→ **AIM OF THE TASK**
Could you duplicate the lines of the entries below word for word, leaving out the pictures?

Collected data:
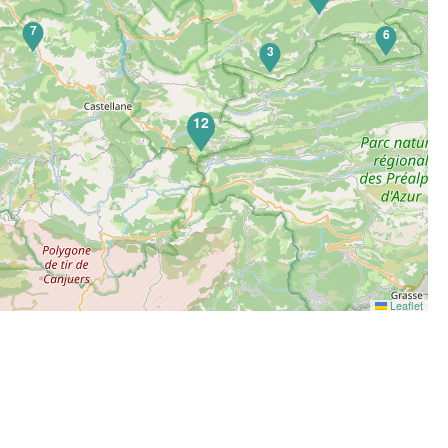
7
6
3
12
Leaflet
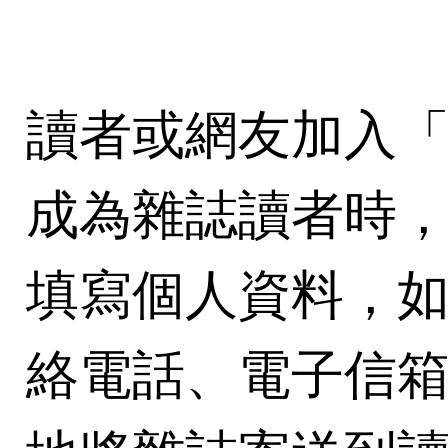
讀者或網友加入「i
成為雜誌讀者時，
填寫個人資料，
絡電話、電子信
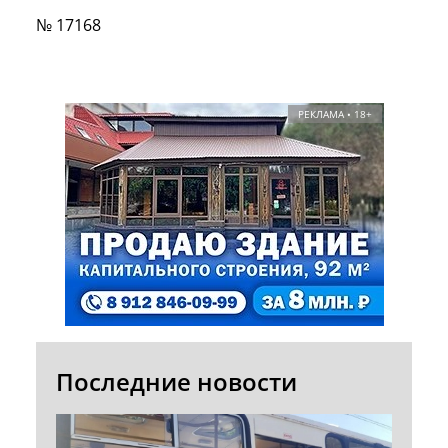
№ 17168
РЕКЛАМА • 18+
Последние новости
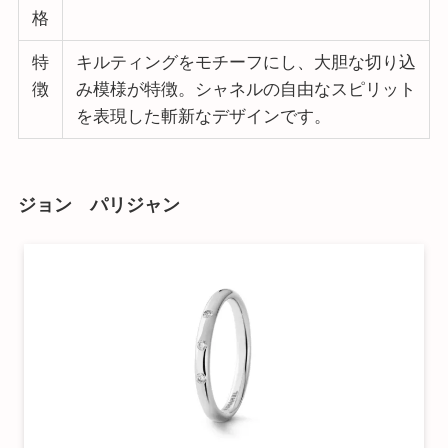
格
特
キルティングをモチーフにし、大胆な切り込
徴
み模様が特徴。シャネルの自由なスピリット
を表現した斬新なデザインです。
ジョン パリジャン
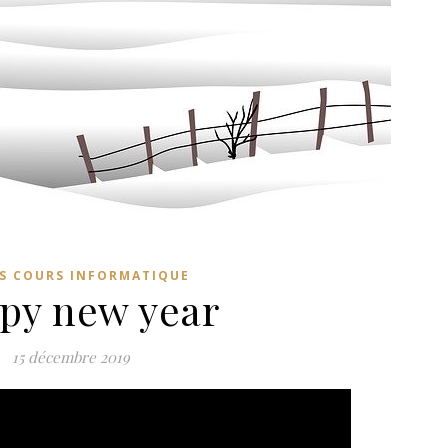
S COURS INFORMATIQUE
py new year
15 décembre 2019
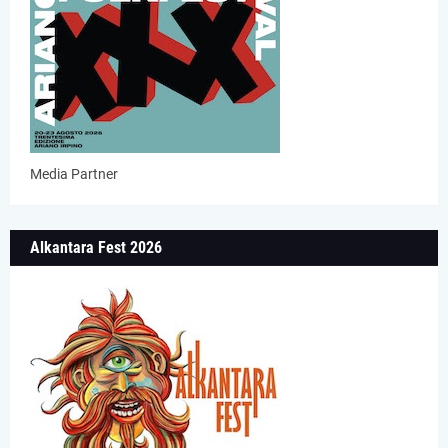
Media Partner
Alkantara Fest 2026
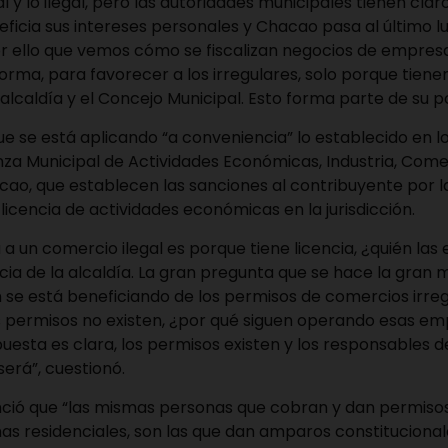
al y lo ilegal, pero las autoridades municipales tienen clar
eficia sus intereses personales y Chacao pasa al último lug
or ello que vemos cómo se fiscalizan negocios de empres
rma, para favorecer a los irregulares, solo porque tien
alcaldía y el Concejo Municipal. Esto forma parte de su po
e se está aplicando “a conveniencia” lo establecido en lo
za Municipal de Actividades Económicas, Industria, Comer
cao, que establecen las sanciones al contribuyente por la
 licencia de actividades económicas en la jurisdicción.
a a un comercio ilegal es porque tiene licencia, ¿quién la
a de la alcaldía. La gran pregunta que se hace la gran 
n se está beneficiando de los permisos de comercios irre
s permisos no existen, ¿por qué siguen operando esas e
uesta es clara, los permisos existen y los responsables d
 será”, cuestionó.
unció que “las mismas personas que cobran y dan permisos
as residenciales, son las que dan amparos constitucional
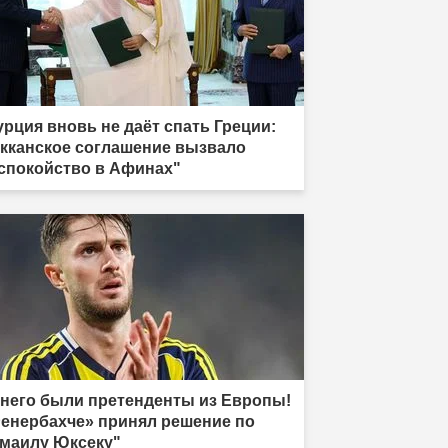
урция вновь не даёт спать Греции:
кканское соглашение вызвало
спокойство в Афинах"
 него были претенденты из Европы!
енербахче» принял решение по
маилу Юксеку"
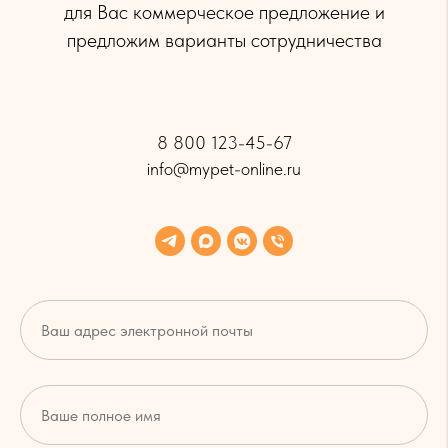
для Вас коммерческое предложение и
предложим варианты сотрудничества
8 800 123-45-67
info@mypet-online.ru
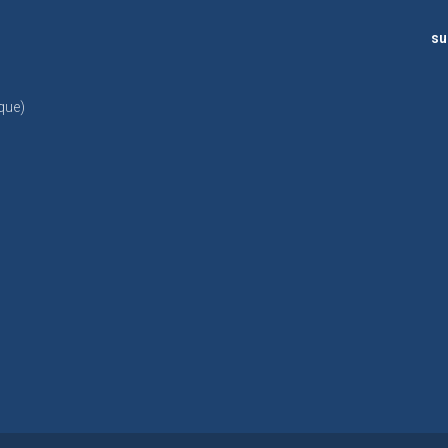
su
que)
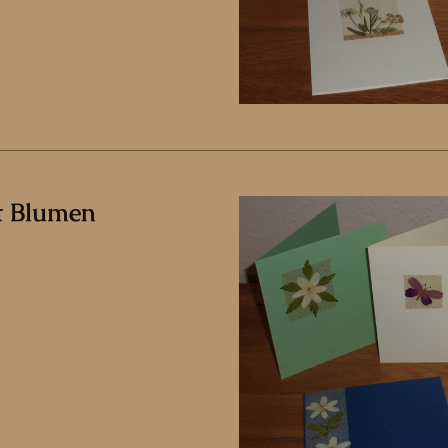
t Blumen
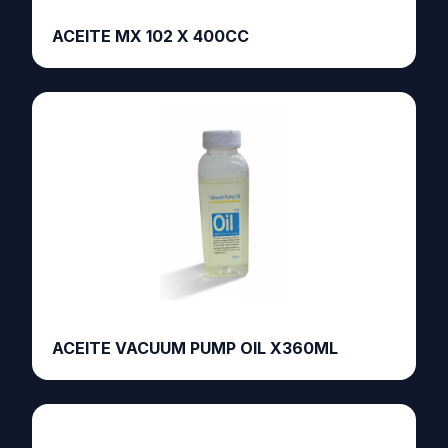
ACEITE MX 102 X 400CC
ACEITE VACUUM PUMP OIL X360ML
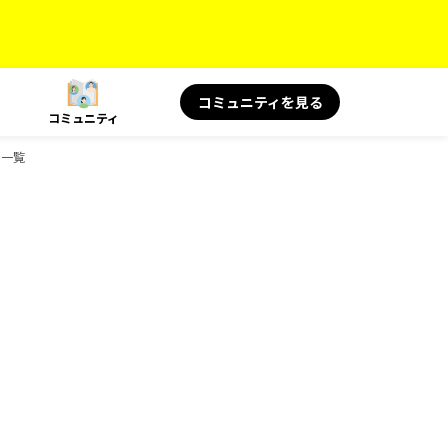
コミュニティを見る
コミュニティ
ク一覧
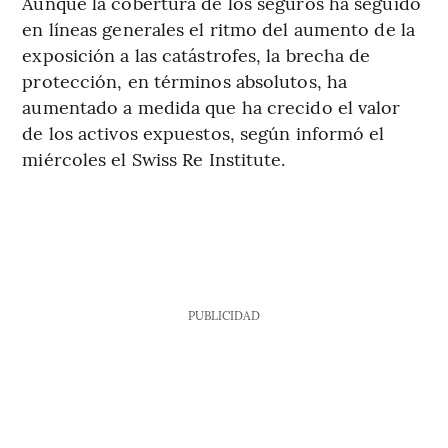
Aunque la cobertura de los seguros ha seguido
en líneas generales el ritmo del aumento de la
exposición a las catástrofes, la brecha de
protección, en términos absolutos, ha
aumentado a medida que ha crecido el valor
de los activos expuestos, según informó el
miércoles el Swiss Re Institute.
PUBLICIDAD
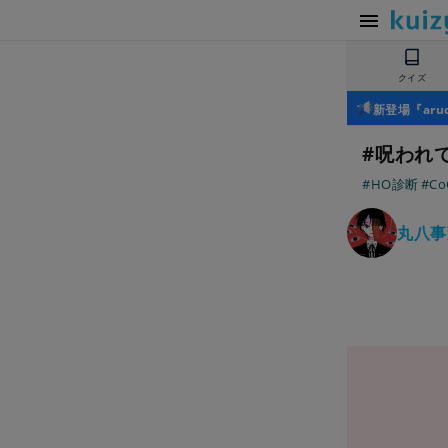
クイズ
新登場『ar
#呪われ
#HO診断
#C
丸八事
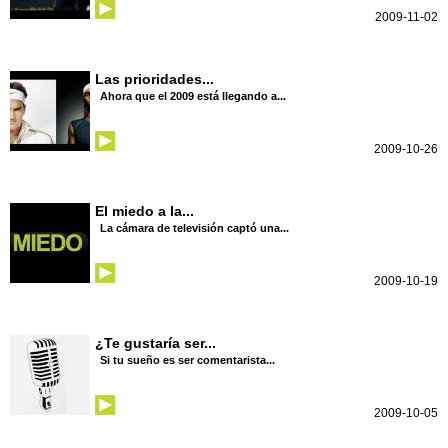
2009-11-02
Las prioridades...
Ahora que el 2009 está llegando a...
2009-10-26
El miedo a la...
La cámara de televisión captó una...
2009-10-19
¿Te gustaría ser...
Si tu sueño es ser comentarista...
2009-10-05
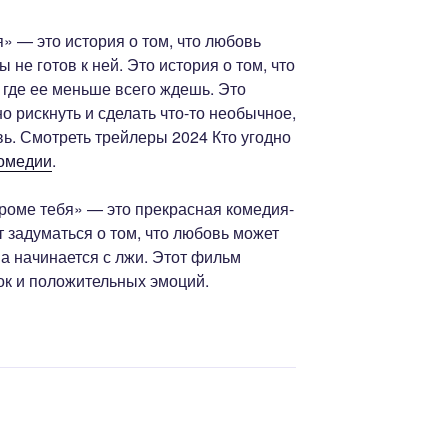
я» — это история о том, что любовь
 не готов к ней. Это история о том, что
 где ее меньше всего ждешь. Это
но рискнуть и сделать что-то необычное,
ь. Смотреть трейлеры 2024 Кто угодно
омедии
.
кроме тебя» — это прекрасная комедия-
т задуматься о том, что любовь может
а начинается с лжи. Этот фильм
ок и положительных эмоций.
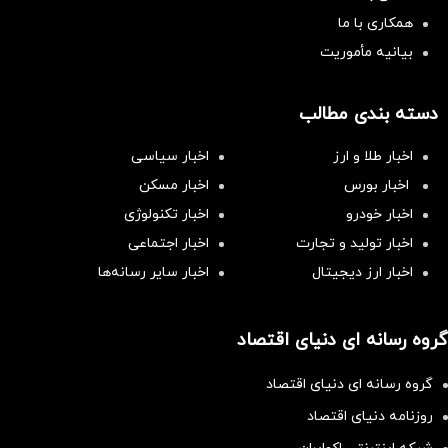
همکاری با ما
بیانیه مأموریت
دسته بندی مطالب
اخبار طلا و ارز
اخبار سیاسی
اخبار بورس
اخبار مسکن
اخبار خودرو
اخبار تکنولوژی
اخبار تولید و تجارت
اخبار اجتماعی
اخبار ارز دیجیتال
اخبار سایر رسانه‌‌ها
گروه رسانه ای دنیای اقتصاد
گروه رسانه ای دنیای اقتصاد
روزنامه دنیای اقتصاد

→ **THE COMPLETED TASK**
7
6
3
12
Leaflet
讀者或網友加入「i
成為雜誌讀者時，
填寫個人資料，
絡電話、電子信
№ 17168
РЕКЛАМА • 18+
Последние новости
格
特
キルティングをモチーフにし、大胆な切り込
徴
み模様が特徴。シャネルの自由なスピリット
を表現した斬新なデザインです。
ジョン パリジャン
S COURS INFORMATIQUE
py new year
15 décembre 2019
Media Partner
Alkantara Fest 2026
al y lo ilegal, pero las autoridades municipales tienen clar
eficia sus intereses personales y Chacao pasa al último lug
or ello que vemos cómo se fiscalizan negocios de empres
rma, para favorecer a los irregulares, solo porque tien
alcaldía y el Concejo Municipal. Esto forma parte de su po
e se está aplicando “a conveniencia” lo establecido en lo
za Municipal de Actividades Económicas, Industria, Comer
cao, que establecen las sanciones al contribuyente por la
 licencia de actividades económicas en la jurisdicción.
a a un comercio ilegal es porque tiene licencia, ¿quién la
a de la alcaldía. La gran pregunta que se hace la gran 
n se está beneficiando de los permisos de comercios irre
s permisos no existen, ¿por qué siguen operando esas e
uesta es clara, los permisos existen y los responsables d
 será”, cuestionó.
unció que “las mismas personas que cobran y dan permisos
as residenciales, son las que dan amparos constitucional
урция вновь не даёт спать Греции:
кканское соглашение вызвало
спокойство в Афинах"
 него были претенденты из Европы!
енербахче» принял решение по
маилу Юксеку"
для Вас коммерческое предложение и
предложим варианты сотрудничества
8 800 123-45-67
info@mypet-online.ru
su
que)
t Blumen
ACEITE MX 102 X 400CC
ACEITE VACUUM PUMP OIL X360ML
コミュニティを見る
コミュニティ
ク一覧
Aunque la cobertura de los seguros ha seguido
en líneas generales el ritmo del aumento de la
exposición a las catástrofes, la brecha de
protección, en términos absolutos, ha
aumentado a medida que ha crecido el valor
de los activos expuestos, según informó el
miércoles el Swiss Re Institute.
PUBLICIDAD
クイズ
新登場『ar
#呪われ
#HO診断
#C
丸八事
2009-11-02
Las prioridades...
Ahora que el 2009 está llegando a...
2009-10-26
El miedo a la...
La cámara de televisión captó una...
2009-10-19
¿Te gustaría ser...
Si tu sueño es ser comentarista...
2009-10-05
я» — это история о том, что любовь
 не готов к ней. Это история о том, что
 где ее меньше всего ждешь. Это
но рискнуть и сделать что-то необычное,
ь. Смотреть трейлеры 2024 Кто угодно
омедии
.
кроме тебя» — это прекрасная комедия-
т задуматься о том, что любовь может
а начинается с лжи. Этот фильм
ок и положительных эмоций.
همکاری با ما
بیانیه مأموریت
دسته بندی مطالب
اخبار طلا و ارز
اخبار سیاسی
اخبار بورس
اخبار مسکن
اخبار خودرو
اخبار تکنولوژی
اخبار تولید و تجارت
اخبار اجتماعی
اخبار ارز دیجیتال
اخبار سایر رسانه‌‌ها
گروه رسانه ای دنیای اقتصاد
گروه رسانه ای دنیای اقتصاد
روزنامه دنیای اقتصاد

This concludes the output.